_Problem statement_.
Lines to restate from the data below: from the one containing "left knee: (517, 259)" to the one containing "left back paw: (180, 329)", both included. Give them again exactly, and only them.

▼

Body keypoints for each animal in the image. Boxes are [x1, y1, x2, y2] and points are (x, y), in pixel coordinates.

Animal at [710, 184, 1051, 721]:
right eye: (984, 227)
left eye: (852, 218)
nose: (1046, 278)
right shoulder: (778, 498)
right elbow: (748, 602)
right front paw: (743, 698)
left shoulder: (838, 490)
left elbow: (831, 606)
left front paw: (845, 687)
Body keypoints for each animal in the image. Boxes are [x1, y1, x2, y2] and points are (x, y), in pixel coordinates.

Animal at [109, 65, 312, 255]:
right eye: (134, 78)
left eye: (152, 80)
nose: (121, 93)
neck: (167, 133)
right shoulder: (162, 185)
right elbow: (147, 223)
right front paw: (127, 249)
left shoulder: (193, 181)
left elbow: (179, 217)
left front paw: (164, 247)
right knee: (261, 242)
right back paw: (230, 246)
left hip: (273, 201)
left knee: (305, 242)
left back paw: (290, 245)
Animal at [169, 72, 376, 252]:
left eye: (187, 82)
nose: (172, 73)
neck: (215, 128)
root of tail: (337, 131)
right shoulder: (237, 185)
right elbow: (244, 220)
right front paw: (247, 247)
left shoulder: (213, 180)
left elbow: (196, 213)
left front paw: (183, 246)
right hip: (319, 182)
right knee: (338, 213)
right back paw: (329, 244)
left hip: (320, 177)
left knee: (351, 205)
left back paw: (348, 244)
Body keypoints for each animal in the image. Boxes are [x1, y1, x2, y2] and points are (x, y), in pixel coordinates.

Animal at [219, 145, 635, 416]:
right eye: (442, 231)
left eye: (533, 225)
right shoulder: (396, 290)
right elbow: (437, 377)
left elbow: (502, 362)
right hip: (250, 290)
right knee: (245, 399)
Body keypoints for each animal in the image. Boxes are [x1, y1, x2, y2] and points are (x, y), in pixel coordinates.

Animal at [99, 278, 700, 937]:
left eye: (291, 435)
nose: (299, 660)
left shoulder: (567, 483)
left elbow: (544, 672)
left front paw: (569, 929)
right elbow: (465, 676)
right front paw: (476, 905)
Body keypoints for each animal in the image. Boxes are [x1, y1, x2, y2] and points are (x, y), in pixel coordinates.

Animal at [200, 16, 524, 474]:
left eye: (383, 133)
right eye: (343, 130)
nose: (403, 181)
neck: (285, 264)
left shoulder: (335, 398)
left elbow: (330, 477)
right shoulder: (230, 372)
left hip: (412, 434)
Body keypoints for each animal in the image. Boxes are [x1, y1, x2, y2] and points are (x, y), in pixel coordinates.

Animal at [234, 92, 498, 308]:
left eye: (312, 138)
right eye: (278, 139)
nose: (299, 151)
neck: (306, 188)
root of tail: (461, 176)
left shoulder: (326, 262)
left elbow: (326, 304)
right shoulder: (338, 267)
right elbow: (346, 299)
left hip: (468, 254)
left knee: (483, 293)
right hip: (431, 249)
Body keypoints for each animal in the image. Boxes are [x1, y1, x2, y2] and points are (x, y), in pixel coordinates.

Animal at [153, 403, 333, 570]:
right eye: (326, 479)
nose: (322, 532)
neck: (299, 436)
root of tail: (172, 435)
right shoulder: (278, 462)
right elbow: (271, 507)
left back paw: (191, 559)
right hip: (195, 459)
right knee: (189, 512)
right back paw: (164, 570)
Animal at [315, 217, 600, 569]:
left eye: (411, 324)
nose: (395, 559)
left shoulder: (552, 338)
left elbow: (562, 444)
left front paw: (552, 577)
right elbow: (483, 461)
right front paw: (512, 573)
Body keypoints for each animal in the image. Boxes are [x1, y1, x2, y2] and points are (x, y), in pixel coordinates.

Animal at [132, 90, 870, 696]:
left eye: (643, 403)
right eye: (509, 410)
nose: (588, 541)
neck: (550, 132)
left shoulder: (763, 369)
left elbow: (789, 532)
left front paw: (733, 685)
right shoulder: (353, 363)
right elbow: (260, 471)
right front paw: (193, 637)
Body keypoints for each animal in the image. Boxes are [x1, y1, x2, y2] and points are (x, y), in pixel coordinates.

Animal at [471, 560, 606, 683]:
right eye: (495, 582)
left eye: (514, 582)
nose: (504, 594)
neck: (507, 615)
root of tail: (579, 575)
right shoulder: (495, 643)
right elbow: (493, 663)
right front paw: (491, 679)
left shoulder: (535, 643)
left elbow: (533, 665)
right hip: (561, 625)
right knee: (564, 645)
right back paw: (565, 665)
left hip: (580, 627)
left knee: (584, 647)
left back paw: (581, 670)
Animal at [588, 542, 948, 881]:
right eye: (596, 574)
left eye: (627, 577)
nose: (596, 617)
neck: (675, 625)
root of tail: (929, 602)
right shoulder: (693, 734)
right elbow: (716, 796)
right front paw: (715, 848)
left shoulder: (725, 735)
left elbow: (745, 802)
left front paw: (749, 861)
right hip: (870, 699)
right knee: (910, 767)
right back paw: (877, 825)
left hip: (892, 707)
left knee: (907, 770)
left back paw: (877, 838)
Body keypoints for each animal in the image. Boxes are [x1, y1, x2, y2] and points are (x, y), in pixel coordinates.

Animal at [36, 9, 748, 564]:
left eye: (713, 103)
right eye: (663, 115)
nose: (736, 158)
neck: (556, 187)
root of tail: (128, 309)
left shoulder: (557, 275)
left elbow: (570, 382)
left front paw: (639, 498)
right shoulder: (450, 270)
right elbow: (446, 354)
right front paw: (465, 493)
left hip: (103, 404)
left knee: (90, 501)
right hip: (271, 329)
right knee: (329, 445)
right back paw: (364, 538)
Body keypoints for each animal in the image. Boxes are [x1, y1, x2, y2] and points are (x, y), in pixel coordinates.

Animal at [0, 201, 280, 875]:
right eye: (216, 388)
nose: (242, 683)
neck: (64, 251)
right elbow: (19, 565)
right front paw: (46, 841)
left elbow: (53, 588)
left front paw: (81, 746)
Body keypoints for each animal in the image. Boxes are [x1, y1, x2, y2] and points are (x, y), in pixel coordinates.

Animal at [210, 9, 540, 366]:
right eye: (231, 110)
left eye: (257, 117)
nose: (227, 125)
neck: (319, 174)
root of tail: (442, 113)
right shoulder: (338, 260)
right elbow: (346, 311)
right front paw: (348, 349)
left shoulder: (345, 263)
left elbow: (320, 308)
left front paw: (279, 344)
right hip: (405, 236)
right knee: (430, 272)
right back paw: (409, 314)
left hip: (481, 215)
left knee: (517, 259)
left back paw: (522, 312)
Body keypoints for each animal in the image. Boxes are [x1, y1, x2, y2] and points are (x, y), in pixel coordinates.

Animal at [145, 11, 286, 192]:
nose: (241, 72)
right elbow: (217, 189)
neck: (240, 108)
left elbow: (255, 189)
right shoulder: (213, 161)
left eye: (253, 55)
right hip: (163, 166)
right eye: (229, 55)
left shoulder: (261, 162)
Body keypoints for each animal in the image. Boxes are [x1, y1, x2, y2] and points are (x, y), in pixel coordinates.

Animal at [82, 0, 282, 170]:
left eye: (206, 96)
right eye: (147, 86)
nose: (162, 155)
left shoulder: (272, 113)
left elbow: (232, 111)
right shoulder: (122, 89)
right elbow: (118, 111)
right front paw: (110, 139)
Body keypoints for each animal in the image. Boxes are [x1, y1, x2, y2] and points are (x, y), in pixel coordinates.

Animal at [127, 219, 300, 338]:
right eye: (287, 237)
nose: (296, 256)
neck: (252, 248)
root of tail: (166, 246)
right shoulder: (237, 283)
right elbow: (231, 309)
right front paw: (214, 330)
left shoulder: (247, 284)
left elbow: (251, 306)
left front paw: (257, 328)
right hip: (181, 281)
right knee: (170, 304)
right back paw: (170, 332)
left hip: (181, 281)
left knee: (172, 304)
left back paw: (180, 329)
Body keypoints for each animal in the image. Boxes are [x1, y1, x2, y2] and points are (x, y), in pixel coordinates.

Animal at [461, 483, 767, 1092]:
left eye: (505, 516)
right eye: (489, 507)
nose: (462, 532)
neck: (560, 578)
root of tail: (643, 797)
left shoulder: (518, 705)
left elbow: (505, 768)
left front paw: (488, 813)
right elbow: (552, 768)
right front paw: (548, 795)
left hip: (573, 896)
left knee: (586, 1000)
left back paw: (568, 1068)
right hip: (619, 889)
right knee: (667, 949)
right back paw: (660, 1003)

▲

_Answer to this task_.
left knee: (517, 259)
left back paw: (522, 312)
Body keypoints for each animal in the image. Boxes are [x1, y1, x2, y2] and points are (x, y), in pixel coordinates.

Animal at [145, 11, 286, 192]:
nose: (241, 72)
right elbow: (217, 189)
neck: (240, 108)
left elbow: (255, 189)
right shoulder: (213, 161)
left eye: (253, 55)
right hip: (163, 166)
right eye: (229, 55)
left shoulder: (261, 162)
Body keypoints for each animal in the image. Boxes are [x1, y1, x2, y2] and points are (x, y), in pixel coordinates.

Animal at [82, 0, 282, 170]:
left eye: (206, 96)
right eye: (147, 86)
nose: (162, 155)
left shoulder: (272, 113)
left elbow: (232, 111)
right shoulder: (122, 89)
right elbow: (118, 111)
right front paw: (110, 139)
Body keypoints for each animal in the image. Boxes are [x1, y1, x2, y2] and points are (x, y), in pixel coordinates.

Animal at [127, 219, 300, 338]:
right eye: (287, 237)
nose: (296, 256)
neck: (252, 248)
root of tail: (166, 246)
right shoulder: (237, 283)
right elbow: (231, 309)
right front paw: (214, 330)
left shoulder: (247, 284)
left elbow: (251, 306)
left front paw: (257, 328)
right hip: (181, 281)
right knee: (170, 304)
right back paw: (170, 332)
left hip: (181, 281)
left knee: (172, 304)
left back paw: (180, 329)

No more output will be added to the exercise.